→ **Written task**:
Every line from the top of the material through the line holding "- SELECT operations: <10%" should be copied exactly, and only those lines.

-- Supplied information follows --

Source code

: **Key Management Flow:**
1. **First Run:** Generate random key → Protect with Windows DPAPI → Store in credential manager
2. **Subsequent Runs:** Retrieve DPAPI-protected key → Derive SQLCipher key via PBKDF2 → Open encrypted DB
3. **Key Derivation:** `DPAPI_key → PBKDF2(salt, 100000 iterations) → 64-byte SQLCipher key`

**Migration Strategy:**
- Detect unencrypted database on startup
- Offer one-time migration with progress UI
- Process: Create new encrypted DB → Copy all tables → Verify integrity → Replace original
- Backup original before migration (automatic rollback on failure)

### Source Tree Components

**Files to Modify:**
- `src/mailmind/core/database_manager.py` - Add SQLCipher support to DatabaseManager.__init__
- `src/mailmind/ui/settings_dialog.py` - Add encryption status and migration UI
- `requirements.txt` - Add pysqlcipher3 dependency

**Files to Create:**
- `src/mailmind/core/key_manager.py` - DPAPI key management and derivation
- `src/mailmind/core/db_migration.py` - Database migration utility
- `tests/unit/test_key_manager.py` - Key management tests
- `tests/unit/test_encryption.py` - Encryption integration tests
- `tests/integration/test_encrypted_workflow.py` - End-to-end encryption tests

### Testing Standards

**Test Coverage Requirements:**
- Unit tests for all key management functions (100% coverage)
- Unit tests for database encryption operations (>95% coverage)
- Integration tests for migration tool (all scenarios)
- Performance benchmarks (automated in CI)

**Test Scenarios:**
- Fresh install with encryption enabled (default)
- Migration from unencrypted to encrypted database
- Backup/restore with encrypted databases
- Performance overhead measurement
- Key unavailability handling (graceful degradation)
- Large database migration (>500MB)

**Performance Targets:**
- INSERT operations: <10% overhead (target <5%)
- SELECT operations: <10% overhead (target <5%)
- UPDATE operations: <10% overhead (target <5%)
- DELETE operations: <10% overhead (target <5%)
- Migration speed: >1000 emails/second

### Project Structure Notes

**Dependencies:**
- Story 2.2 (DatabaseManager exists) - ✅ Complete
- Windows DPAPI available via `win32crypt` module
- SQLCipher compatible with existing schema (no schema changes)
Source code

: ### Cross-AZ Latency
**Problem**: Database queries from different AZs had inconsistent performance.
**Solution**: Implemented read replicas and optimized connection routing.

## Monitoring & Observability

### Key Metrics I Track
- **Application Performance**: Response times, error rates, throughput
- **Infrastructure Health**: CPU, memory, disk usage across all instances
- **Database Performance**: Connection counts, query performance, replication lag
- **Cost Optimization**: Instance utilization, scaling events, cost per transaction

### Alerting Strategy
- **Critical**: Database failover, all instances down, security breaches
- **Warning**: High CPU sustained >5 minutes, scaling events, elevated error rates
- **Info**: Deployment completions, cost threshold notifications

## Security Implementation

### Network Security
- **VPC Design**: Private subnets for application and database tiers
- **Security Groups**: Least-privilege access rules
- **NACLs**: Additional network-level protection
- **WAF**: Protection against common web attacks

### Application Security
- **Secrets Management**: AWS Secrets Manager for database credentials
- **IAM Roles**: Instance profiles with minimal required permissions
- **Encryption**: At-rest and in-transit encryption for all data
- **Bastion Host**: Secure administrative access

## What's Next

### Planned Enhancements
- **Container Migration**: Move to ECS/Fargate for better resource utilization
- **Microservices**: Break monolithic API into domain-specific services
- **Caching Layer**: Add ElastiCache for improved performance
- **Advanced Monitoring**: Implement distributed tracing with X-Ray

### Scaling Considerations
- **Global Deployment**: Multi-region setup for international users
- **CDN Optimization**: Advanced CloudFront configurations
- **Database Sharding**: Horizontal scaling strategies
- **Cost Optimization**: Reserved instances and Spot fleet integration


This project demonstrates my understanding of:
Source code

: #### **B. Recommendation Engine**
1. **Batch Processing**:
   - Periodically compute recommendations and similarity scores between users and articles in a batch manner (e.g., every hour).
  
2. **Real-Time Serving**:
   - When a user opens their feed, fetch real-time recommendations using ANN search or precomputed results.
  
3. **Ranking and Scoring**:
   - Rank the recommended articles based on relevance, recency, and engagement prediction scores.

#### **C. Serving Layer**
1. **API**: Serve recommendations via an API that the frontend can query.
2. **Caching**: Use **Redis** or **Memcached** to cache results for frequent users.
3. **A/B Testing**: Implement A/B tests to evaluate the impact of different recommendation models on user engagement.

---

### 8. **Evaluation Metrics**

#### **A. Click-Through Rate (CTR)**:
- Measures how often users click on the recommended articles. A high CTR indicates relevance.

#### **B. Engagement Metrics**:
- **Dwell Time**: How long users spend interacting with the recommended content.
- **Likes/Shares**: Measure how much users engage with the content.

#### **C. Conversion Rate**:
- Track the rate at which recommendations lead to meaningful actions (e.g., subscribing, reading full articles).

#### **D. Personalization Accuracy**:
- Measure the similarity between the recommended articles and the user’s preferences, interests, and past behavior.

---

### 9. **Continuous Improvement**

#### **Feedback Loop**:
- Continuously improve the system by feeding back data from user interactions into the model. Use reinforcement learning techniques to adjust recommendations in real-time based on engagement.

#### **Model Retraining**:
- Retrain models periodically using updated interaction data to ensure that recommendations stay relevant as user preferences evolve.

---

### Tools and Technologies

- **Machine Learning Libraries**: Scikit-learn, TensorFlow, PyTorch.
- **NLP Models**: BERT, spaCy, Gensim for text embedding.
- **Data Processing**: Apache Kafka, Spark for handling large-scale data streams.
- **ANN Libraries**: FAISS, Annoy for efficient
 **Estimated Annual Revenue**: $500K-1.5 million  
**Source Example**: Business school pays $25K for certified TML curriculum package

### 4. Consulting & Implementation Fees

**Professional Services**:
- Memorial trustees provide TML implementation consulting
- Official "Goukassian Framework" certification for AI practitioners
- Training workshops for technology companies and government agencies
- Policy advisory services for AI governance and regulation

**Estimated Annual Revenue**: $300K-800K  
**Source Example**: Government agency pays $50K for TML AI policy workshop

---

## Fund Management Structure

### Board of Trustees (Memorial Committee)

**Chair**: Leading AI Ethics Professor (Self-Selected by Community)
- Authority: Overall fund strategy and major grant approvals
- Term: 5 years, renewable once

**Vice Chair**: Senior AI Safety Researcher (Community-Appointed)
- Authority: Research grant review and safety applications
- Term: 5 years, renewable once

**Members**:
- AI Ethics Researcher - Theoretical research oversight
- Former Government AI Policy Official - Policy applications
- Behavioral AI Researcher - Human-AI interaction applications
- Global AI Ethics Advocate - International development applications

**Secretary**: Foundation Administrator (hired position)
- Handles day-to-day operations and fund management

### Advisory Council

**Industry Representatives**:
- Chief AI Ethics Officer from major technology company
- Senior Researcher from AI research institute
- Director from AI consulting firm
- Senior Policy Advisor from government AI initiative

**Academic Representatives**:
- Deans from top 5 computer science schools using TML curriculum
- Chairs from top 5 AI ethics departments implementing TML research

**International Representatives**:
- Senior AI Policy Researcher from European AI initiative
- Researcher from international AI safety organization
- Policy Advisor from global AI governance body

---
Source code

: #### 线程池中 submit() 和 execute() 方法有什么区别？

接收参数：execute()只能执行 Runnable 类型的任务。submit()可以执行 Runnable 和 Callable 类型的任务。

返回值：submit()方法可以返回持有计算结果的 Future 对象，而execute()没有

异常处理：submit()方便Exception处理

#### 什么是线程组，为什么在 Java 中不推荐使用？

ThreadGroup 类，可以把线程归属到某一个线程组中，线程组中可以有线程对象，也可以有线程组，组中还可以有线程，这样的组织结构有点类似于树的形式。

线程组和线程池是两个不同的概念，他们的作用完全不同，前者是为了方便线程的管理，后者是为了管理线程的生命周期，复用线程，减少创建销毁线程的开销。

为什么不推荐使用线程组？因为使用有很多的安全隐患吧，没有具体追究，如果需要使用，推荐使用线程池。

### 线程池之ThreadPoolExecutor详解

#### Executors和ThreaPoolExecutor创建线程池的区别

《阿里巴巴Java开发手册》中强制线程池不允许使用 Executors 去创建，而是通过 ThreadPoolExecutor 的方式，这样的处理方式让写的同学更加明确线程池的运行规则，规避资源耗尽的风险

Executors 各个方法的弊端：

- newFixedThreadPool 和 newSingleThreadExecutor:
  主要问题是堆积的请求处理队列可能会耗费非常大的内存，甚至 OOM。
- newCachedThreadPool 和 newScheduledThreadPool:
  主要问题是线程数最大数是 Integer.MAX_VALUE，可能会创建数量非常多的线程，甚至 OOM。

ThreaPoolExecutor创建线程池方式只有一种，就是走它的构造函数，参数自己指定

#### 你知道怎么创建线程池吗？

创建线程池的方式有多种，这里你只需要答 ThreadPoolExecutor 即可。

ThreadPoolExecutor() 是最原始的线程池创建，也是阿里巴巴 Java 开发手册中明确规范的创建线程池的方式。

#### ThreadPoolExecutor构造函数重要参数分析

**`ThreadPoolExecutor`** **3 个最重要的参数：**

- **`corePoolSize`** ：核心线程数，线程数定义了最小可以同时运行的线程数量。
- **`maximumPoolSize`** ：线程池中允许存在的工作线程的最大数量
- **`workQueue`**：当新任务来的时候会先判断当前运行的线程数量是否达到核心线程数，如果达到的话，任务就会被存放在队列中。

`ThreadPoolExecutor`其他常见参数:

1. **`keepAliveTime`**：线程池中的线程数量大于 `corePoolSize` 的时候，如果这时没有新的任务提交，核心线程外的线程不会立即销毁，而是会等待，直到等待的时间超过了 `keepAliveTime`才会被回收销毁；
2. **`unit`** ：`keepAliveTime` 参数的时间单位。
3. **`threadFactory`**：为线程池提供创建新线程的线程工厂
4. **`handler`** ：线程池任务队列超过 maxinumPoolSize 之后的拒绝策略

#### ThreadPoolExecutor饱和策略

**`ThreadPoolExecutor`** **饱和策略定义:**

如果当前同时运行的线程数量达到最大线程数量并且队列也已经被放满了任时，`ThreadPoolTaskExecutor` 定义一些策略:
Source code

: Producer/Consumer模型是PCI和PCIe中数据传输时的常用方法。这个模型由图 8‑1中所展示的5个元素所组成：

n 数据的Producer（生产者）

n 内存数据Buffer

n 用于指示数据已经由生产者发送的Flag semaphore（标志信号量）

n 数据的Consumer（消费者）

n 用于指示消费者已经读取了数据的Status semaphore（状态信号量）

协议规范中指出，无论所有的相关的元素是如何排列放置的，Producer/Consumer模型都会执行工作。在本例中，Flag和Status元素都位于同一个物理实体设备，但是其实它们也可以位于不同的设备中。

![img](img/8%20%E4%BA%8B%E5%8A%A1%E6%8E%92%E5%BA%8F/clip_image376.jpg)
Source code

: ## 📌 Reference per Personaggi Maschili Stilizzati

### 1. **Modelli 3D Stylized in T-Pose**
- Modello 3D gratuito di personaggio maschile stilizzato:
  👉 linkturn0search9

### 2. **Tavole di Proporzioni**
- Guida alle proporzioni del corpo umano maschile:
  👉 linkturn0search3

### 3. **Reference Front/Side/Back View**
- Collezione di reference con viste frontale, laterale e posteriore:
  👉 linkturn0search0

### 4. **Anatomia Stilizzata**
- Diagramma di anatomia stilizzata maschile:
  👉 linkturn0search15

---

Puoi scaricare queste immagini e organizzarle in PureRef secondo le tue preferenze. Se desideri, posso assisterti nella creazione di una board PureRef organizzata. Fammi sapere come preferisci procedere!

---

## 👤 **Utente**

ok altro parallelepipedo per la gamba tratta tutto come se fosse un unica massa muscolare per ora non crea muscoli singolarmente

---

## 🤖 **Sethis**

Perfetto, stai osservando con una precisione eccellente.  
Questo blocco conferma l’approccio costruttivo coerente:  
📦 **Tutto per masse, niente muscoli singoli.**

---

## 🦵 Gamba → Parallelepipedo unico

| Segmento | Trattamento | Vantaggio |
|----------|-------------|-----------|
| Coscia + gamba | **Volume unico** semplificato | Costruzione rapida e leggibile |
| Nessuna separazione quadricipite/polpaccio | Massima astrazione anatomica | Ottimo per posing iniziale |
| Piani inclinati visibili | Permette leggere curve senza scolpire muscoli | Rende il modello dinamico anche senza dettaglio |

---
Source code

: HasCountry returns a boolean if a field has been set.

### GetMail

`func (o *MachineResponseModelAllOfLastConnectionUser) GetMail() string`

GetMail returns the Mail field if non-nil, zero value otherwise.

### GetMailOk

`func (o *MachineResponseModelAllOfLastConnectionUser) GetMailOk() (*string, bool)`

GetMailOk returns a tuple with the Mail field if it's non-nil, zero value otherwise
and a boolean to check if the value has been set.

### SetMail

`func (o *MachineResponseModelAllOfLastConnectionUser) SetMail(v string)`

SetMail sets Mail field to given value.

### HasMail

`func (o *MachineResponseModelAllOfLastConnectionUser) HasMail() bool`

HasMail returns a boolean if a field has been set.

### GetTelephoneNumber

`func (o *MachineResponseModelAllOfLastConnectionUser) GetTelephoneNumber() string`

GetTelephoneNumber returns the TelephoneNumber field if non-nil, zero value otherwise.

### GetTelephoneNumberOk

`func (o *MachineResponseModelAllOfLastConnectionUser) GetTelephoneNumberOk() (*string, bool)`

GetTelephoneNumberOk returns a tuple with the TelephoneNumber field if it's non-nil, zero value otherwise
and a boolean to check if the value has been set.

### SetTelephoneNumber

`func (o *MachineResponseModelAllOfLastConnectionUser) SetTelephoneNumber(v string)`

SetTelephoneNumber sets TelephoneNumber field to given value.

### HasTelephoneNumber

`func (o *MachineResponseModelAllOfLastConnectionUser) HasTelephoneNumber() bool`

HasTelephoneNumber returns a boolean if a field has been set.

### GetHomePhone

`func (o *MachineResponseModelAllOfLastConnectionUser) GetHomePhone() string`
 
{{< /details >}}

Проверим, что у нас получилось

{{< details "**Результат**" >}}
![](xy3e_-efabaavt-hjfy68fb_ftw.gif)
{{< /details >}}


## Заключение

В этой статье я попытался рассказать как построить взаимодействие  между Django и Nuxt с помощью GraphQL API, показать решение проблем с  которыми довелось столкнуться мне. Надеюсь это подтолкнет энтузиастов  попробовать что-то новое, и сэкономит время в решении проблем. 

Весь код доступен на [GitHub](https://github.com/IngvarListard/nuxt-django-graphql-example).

-- Supplied information concluded --

→ **Answer to the exercise**:
Source code

: **Key Management Flow:**
1. **First Run:** Generate random key → Protect with Windows DPAPI → Store in credential manager
2. **Subsequent Runs:** Retrieve DPAPI-protected key → Derive SQLCipher key via PBKDF2 → Open encrypted DB
3. **Key Derivation:** `DPAPI_key → PBKDF2(salt, 100000 iterations) → 64-byte SQLCipher key`

**Migration Strategy:**
- Detect unencrypted database on startup
- Offer one-time migration with progress UI
- Process: Create new encrypted DB → Copy all tables → Verify integrity → Replace original
- Backup original before migration (automatic rollback on failure)

### Source Tree Components

**Files to Modify:**
- `src/mailmind/core/database_manager.py` - Add SQLCipher support to DatabaseManager.__init__
- `src/mailmind/ui/settings_dialog.py` - Add encryption status and migration UI
- `requirements.txt` - Add pysqlcipher3 dependency

**Files to Create:**
- `src/mailmind/core/key_manager.py` - DPAPI key management and derivation
- `src/mailmind/core/db_migration.py` - Database migration utility
- `tests/unit/test_key_manager.py` - Key management tests
- `tests/unit/test_encryption.py` - Encryption integration tests
- `tests/integration/test_encrypted_workflow.py` - End-to-end encryption tests

### Testing Standards

**Test Coverage Requirements:**
- Unit tests for all key management functions (100% coverage)
- Unit tests for database encryption operations (>95% coverage)
- Integration tests for migration tool (all scenarios)
- Performance benchmarks (automated in CI)

**Test Scenarios:**
- Fresh install with encryption enabled (default)
- Migration from unencrypted to encrypted database
- Backup/restore with encrypted databases
- Performance overhead measurement
- Key unavailability handling (graceful degradation)
- Large database migration (>500MB)

**Performance Targets:**
- INSERT operations: <10% overhead (target <5%)
- SELECT operations: <10% overhead (target <5%)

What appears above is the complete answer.